┌─ Dataset

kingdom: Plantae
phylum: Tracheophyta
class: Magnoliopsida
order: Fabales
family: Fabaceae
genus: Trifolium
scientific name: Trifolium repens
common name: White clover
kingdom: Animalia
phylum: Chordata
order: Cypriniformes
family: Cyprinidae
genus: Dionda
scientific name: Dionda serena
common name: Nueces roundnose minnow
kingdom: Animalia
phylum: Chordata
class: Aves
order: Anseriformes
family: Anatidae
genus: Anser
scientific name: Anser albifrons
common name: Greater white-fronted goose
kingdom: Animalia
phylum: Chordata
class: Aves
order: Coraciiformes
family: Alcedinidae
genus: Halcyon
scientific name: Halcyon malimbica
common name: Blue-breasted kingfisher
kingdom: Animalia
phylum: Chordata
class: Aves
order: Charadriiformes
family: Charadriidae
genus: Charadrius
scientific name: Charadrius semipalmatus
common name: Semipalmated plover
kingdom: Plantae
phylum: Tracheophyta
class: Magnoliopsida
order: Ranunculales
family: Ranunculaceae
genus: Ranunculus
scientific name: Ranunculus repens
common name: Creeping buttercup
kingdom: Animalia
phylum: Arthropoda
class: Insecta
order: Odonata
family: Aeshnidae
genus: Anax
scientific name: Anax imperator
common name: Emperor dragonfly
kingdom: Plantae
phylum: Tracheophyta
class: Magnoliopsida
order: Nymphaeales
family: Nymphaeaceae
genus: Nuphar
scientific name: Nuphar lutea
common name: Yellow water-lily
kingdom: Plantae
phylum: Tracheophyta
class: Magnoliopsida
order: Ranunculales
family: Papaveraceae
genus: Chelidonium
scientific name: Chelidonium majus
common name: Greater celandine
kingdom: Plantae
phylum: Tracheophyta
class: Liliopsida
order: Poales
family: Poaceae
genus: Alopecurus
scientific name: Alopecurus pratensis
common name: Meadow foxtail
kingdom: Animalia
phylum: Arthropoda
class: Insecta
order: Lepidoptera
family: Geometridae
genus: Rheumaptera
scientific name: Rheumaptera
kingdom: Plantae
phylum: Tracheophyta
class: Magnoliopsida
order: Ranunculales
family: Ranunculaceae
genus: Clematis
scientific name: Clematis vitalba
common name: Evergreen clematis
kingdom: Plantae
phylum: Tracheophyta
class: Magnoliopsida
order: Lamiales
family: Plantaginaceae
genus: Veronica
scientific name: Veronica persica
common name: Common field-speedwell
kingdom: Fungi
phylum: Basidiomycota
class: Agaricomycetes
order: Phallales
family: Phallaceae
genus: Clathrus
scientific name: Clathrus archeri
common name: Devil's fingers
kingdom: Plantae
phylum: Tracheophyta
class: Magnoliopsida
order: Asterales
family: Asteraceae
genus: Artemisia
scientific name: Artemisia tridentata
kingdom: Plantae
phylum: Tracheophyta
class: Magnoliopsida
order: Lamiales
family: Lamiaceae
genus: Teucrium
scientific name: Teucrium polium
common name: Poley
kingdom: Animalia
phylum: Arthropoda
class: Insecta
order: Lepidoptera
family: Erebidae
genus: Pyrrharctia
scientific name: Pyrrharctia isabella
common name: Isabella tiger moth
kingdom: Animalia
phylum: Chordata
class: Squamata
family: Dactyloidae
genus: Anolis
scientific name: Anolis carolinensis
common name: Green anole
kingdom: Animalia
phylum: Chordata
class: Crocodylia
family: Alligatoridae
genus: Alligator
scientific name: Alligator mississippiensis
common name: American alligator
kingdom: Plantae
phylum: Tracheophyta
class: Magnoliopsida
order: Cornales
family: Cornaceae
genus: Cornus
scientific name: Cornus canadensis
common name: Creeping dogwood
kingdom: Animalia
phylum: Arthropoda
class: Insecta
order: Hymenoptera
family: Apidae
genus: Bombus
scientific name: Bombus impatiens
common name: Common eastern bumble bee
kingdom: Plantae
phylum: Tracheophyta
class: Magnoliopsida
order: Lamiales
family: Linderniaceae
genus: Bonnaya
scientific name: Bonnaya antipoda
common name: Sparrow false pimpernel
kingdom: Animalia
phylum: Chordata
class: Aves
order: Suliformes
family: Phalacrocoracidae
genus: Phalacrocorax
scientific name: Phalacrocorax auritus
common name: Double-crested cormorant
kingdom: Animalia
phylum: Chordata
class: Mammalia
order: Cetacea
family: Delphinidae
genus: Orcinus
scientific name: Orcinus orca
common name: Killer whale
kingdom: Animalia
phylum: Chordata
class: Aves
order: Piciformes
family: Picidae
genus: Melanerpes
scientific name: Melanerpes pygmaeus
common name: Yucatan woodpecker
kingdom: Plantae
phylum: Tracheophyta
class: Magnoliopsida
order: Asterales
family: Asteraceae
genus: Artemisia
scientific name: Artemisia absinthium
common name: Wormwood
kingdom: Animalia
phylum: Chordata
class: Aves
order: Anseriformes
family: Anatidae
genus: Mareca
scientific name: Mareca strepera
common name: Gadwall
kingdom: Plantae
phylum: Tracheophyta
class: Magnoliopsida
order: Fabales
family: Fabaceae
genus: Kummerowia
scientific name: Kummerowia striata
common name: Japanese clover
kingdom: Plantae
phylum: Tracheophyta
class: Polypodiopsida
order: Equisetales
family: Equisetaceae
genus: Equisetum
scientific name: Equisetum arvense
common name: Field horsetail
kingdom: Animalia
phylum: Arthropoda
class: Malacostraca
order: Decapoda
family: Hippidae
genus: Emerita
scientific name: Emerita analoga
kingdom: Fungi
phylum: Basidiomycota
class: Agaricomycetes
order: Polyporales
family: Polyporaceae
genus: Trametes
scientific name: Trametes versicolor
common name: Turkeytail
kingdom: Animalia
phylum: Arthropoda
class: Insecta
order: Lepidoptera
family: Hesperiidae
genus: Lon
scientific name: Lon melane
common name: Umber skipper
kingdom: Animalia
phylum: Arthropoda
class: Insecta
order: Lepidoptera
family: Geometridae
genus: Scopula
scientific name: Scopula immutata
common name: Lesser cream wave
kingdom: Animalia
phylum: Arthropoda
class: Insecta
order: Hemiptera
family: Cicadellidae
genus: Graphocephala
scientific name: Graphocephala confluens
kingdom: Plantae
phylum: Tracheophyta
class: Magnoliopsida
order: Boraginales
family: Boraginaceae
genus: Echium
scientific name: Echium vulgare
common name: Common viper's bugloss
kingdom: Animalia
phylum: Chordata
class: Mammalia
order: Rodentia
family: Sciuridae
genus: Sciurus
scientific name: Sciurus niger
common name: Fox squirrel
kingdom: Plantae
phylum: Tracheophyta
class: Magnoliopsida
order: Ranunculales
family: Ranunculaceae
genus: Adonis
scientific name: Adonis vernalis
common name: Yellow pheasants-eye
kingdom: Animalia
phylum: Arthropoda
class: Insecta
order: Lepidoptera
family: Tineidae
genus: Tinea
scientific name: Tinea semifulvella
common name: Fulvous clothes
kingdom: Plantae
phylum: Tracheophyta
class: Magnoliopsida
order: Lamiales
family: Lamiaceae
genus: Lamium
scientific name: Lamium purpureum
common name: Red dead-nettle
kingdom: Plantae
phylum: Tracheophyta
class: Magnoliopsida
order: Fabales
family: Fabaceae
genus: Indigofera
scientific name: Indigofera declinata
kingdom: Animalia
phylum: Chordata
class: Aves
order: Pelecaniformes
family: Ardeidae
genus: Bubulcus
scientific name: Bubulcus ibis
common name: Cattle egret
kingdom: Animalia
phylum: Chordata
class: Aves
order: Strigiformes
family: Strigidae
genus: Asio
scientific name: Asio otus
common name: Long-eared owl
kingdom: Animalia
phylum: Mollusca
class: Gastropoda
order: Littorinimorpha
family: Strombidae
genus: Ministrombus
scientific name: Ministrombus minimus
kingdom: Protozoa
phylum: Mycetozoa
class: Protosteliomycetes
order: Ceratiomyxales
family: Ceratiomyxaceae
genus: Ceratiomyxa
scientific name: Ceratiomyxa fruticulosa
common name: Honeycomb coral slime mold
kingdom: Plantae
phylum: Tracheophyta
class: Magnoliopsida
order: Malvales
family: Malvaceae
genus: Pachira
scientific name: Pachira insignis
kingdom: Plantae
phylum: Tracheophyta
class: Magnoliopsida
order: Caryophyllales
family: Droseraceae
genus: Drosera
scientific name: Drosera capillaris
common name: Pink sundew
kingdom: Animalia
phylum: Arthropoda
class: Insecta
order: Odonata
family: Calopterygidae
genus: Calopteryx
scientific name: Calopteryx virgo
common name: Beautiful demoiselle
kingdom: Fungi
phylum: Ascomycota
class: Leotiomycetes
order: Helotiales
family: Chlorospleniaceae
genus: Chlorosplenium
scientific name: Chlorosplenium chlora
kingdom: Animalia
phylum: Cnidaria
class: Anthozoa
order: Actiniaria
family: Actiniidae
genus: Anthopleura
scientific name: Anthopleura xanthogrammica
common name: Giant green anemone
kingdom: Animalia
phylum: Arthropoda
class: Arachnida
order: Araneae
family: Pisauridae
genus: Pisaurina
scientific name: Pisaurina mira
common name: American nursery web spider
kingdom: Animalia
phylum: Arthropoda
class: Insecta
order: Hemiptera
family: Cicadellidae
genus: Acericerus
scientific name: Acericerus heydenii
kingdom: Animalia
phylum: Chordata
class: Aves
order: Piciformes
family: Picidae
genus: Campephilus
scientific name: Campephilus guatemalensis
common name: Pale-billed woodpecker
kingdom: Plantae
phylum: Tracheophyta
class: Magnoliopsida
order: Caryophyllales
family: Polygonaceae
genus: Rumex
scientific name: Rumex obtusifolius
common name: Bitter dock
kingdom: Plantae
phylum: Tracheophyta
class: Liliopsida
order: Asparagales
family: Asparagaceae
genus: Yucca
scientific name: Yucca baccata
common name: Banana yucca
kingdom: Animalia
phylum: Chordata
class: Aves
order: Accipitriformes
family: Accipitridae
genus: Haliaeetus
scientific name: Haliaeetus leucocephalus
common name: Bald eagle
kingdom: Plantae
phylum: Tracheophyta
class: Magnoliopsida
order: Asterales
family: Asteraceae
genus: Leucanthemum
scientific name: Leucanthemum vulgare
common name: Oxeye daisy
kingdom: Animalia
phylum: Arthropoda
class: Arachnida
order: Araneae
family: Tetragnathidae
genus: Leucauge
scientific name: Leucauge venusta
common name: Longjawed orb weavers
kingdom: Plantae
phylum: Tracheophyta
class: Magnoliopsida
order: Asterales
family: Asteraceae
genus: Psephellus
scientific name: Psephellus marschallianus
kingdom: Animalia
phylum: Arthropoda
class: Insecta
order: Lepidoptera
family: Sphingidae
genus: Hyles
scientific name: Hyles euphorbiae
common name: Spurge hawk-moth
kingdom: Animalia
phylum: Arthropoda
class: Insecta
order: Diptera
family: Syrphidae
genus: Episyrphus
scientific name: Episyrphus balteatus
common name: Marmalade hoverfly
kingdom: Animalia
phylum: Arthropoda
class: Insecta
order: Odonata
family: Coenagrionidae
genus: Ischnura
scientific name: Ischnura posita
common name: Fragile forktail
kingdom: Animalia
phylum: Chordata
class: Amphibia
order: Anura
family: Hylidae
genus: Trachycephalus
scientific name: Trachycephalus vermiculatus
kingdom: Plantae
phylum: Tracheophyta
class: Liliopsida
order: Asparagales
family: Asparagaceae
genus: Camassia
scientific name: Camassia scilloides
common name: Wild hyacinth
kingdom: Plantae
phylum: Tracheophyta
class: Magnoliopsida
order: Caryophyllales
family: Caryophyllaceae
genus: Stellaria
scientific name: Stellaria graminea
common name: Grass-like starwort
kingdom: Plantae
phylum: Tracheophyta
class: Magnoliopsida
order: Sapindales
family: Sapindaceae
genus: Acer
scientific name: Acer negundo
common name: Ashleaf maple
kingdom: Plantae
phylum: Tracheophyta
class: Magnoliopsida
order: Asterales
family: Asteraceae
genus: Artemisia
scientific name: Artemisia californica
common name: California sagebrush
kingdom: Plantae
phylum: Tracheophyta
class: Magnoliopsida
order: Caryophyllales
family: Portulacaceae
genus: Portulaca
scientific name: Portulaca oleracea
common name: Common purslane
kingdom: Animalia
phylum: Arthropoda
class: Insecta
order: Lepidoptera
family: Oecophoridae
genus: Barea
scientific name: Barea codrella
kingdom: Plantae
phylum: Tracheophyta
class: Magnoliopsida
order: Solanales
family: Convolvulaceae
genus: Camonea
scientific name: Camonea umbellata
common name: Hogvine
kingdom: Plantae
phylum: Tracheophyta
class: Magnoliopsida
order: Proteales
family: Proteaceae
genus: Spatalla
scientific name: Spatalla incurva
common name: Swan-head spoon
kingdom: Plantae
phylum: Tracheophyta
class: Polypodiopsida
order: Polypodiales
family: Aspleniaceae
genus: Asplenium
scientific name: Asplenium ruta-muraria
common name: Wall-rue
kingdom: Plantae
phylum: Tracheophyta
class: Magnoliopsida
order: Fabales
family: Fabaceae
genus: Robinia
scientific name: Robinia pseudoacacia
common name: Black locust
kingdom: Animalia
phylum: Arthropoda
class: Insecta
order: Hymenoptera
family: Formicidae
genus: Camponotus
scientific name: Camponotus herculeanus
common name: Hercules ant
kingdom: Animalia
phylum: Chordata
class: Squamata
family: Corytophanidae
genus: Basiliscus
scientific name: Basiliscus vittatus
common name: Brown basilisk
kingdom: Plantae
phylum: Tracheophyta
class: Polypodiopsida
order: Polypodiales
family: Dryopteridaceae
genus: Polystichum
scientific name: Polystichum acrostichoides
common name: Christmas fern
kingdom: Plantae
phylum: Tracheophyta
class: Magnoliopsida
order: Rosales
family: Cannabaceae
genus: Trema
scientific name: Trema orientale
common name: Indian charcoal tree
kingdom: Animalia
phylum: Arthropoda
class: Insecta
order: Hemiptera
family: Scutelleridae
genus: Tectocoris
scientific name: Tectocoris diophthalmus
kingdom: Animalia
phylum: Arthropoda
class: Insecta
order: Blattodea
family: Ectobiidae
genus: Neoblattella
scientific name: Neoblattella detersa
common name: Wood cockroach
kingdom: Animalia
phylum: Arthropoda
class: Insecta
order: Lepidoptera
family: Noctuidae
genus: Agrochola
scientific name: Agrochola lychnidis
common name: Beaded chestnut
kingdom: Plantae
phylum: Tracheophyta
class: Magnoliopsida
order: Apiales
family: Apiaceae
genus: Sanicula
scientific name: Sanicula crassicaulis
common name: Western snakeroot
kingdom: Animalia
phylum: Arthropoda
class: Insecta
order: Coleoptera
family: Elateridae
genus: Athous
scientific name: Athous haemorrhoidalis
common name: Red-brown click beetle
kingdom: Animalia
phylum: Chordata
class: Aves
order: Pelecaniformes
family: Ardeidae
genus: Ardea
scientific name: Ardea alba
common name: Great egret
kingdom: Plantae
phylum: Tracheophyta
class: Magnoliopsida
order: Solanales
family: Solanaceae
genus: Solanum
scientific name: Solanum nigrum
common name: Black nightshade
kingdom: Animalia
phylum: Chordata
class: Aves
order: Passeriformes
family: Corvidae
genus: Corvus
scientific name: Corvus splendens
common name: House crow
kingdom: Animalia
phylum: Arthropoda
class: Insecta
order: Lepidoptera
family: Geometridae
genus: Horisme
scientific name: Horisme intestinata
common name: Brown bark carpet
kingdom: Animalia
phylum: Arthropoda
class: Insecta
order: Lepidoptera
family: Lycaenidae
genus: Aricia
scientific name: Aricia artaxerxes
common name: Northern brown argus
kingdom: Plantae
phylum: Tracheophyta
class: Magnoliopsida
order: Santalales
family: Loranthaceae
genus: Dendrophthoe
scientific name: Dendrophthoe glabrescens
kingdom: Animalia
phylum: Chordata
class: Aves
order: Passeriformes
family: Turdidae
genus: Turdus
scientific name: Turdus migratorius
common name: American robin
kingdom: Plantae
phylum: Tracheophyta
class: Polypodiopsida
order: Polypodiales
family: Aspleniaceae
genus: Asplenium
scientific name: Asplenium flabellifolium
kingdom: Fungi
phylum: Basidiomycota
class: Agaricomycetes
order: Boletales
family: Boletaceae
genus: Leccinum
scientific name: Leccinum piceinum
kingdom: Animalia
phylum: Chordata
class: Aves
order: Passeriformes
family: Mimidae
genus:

└─

### Prompt
Copy out, unchanged, the lines of the records starting at the line containing "genus: Turdus" and ending at the last line of the records.

### Correct response
genus: Turdus
scientific name: Turdus migratorius
common name: American robin
kingdom: Plantae
phylum: Tracheophyta
class: Polypodiopsida
order: Polypodiales
family: Aspleniaceae
genus: Asplenium
scientific name: Asplenium flabellifolium
kingdom: Fungi
phylum: Basidiomycota
class: Agaricomycetes
order: Boletales
family: Boletaceae
genus: Leccinum
scientific name: Leccinum piceinum
kingdom: Animalia
phylum: Chordata
class: Aves
order: Passeriformes
family: Mimidae
genus:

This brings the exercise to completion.